Things Chrony Can Do That NTP Can’t
- Chrony supports hardware time-stamping on Linux, which allows extremely accurate synchronization on local networks.
- Chrony provides support for isolated networks whether the only method of time correction is manual entry (e.g. by the administrator looking at a clock). Chrony can look at the errors corrected at different updates to work out the rate at which the computer gains or loses time, and use this estimate to trim the computer clock subsequently.

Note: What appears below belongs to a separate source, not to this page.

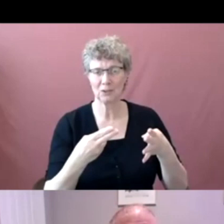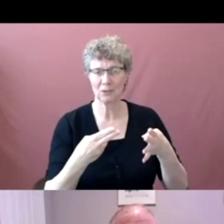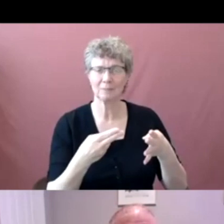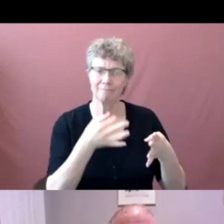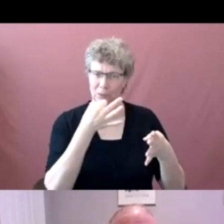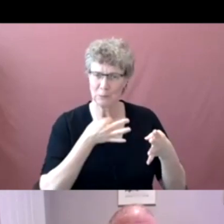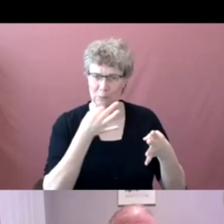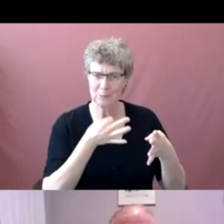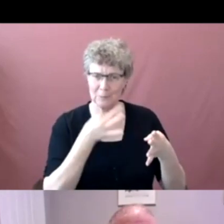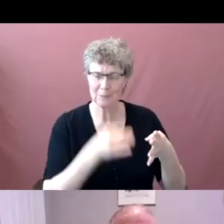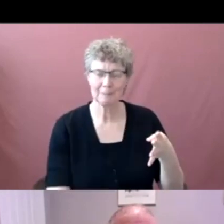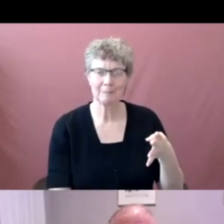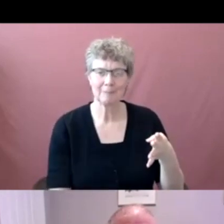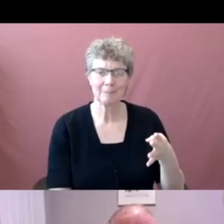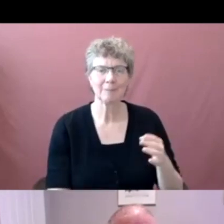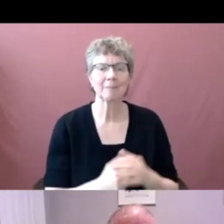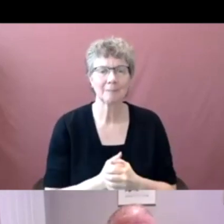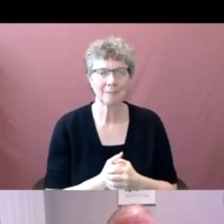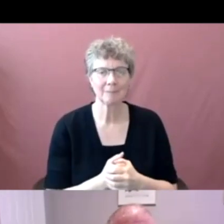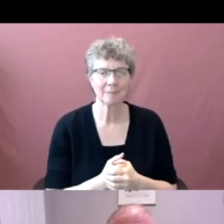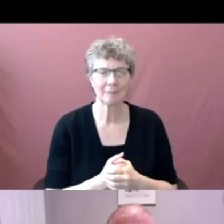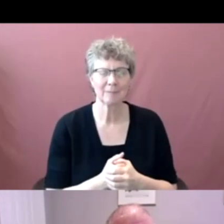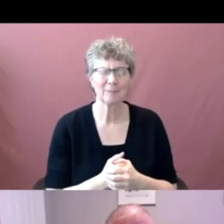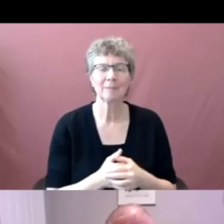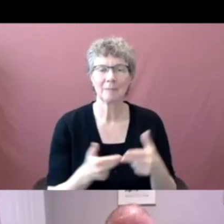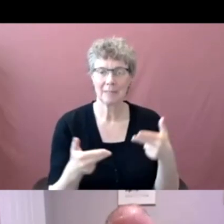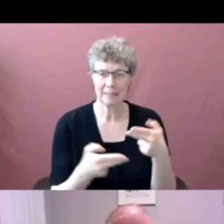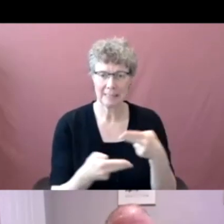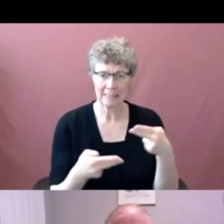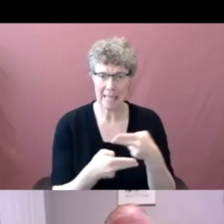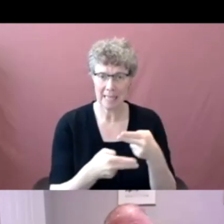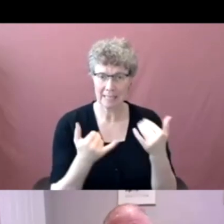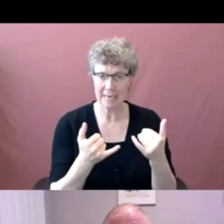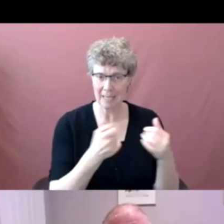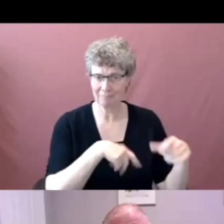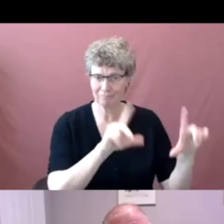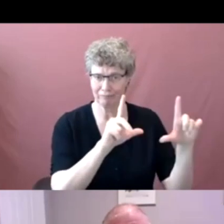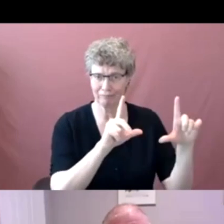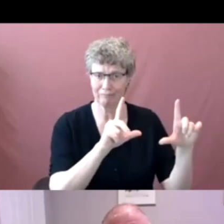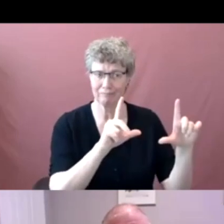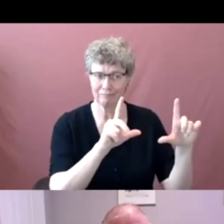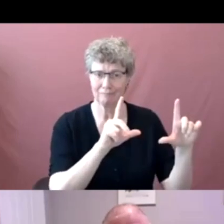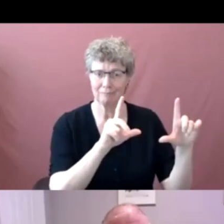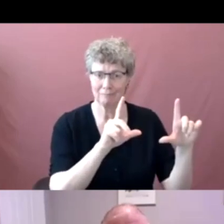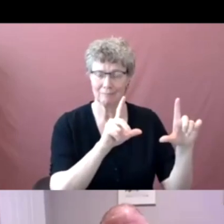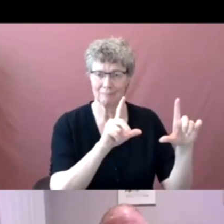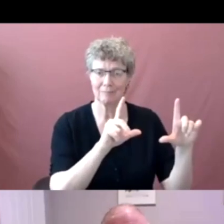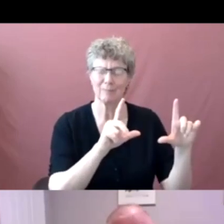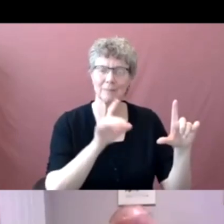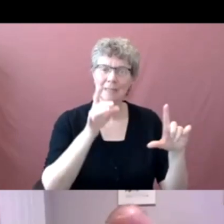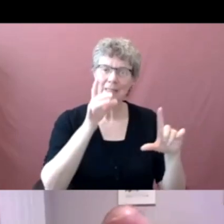The slide that you'll see now on your screen is similar to but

- Chrony provides support to work out the gain or loss rate of the real-time clock, i.e. the clock that maintains the time when the computer is turned off. It can use this data when the system boots to set the system time from a corrected version of the real-time clock. These real-time clock facilities are only available on Linux, so far.
Things NTP Can Do That Chrony Can’t
- NTP supports all operating modes from RFC 5905, including broadcast, multicast, and manycast server/client. However, the broadcast and multicast modes are inherently less accurate and less secure (even with authentication) than the ordinary server/client mode, and should generally be avoided.
- NTP supports the Autokey protocol (RFC 5906) to authenticate servers with public-key cryptography. Note that the protocol has been shown to be insecure and it will be probably replaced with an implementation of the Network Time Security (NTS) specification.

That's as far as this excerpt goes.